At MIT, Max is launching an experimental research program aimed at realizing his vision for the next-generation of electronic systems based on transformation nanosystems: leveraging the unique properties of emerging nanotechnologies and nanodevices to create new systems and architectures with enhanced functionality and improved performance. About this, he states: “While investigating new devices or new architectures separately can be beneficial, combining the “right” devices, with the “right” architectures, in the “right” way, results in performance (e.g., speed, energy efficiency) gains which far exceed the sum of their individual benefits, while simultaneously providing a rich set of enhanced functionality for applications that otherwise may not be feasible using traditional technologies.”

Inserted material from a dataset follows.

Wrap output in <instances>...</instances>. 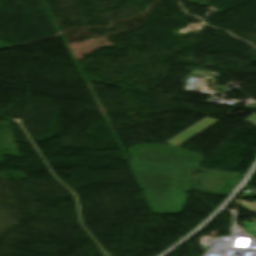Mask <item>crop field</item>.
I'll return each instance as SVG.
<instances>
[{"mask_svg":"<svg viewBox=\"0 0 256 256\" xmlns=\"http://www.w3.org/2000/svg\"><path fill=\"white\" fill-rule=\"evenodd\" d=\"M256 215V213H254Z\"/></svg>","mask_w":256,"mask_h":256,"instance_id":"obj_9","label":"crop field"},{"mask_svg":"<svg viewBox=\"0 0 256 256\" xmlns=\"http://www.w3.org/2000/svg\"><path fill=\"white\" fill-rule=\"evenodd\" d=\"M239 206H241L242 208H244V209H246V210H248V211H250V212L256 210L255 207H253V206H251V205H249V204H247V203H244V202H242V201L239 202Z\"/></svg>","mask_w":256,"mask_h":256,"instance_id":"obj_5","label":"crop field"},{"mask_svg":"<svg viewBox=\"0 0 256 256\" xmlns=\"http://www.w3.org/2000/svg\"><path fill=\"white\" fill-rule=\"evenodd\" d=\"M242 224L245 227L244 230H246L250 233L256 232V221L255 222H245Z\"/></svg>","mask_w":256,"mask_h":256,"instance_id":"obj_4","label":"crop field"},{"mask_svg":"<svg viewBox=\"0 0 256 256\" xmlns=\"http://www.w3.org/2000/svg\"><path fill=\"white\" fill-rule=\"evenodd\" d=\"M153 214H180L190 190L189 168L129 162ZM171 187L174 190H171Z\"/></svg>","mask_w":256,"mask_h":256,"instance_id":"obj_1","label":"crop field"},{"mask_svg":"<svg viewBox=\"0 0 256 256\" xmlns=\"http://www.w3.org/2000/svg\"><path fill=\"white\" fill-rule=\"evenodd\" d=\"M252 235H254L256 237V233H253Z\"/></svg>","mask_w":256,"mask_h":256,"instance_id":"obj_7","label":"crop field"},{"mask_svg":"<svg viewBox=\"0 0 256 256\" xmlns=\"http://www.w3.org/2000/svg\"><path fill=\"white\" fill-rule=\"evenodd\" d=\"M131 160L167 163L191 167H200L203 160L201 154L180 149L173 146H159L154 144L136 145L129 148Z\"/></svg>","mask_w":256,"mask_h":256,"instance_id":"obj_2","label":"crop field"},{"mask_svg":"<svg viewBox=\"0 0 256 256\" xmlns=\"http://www.w3.org/2000/svg\"><path fill=\"white\" fill-rule=\"evenodd\" d=\"M251 204H253V205H255V206H256V202H255V203H251Z\"/></svg>","mask_w":256,"mask_h":256,"instance_id":"obj_8","label":"crop field"},{"mask_svg":"<svg viewBox=\"0 0 256 256\" xmlns=\"http://www.w3.org/2000/svg\"><path fill=\"white\" fill-rule=\"evenodd\" d=\"M246 123L256 126V115L252 114L247 119H245Z\"/></svg>","mask_w":256,"mask_h":256,"instance_id":"obj_6","label":"crop field"},{"mask_svg":"<svg viewBox=\"0 0 256 256\" xmlns=\"http://www.w3.org/2000/svg\"><path fill=\"white\" fill-rule=\"evenodd\" d=\"M219 120H215L212 118H204L203 120L199 121L195 125L191 126L187 130L183 131L179 135L175 136L171 140L167 141L165 144L173 145V146H181L185 142L189 141L199 133L203 132L213 124L217 123Z\"/></svg>","mask_w":256,"mask_h":256,"instance_id":"obj_3","label":"crop field"}]
</instances>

Max aims to drive nanosystems to both improve computing at the heart of information technology through new approaches (e.g., new system architectures directly enabled by new nanotechnologies). He plans to leverage the richness of new nanomaterials, new computing and memory technologies, and heterogeneous integration to enable new applications beyond the scope of traditional computing. His ultimate goal is to drive nanosystems from concept to reality, resulting in hardware demonstrations of what future electronic systems might look like: from 3D chips with layers of sensing, memory, and logic densely integrated for on-chip ultra-high bandwidth sensing and processing, to computation finely-immersed in biological systems for disease monitoring and nano-implants.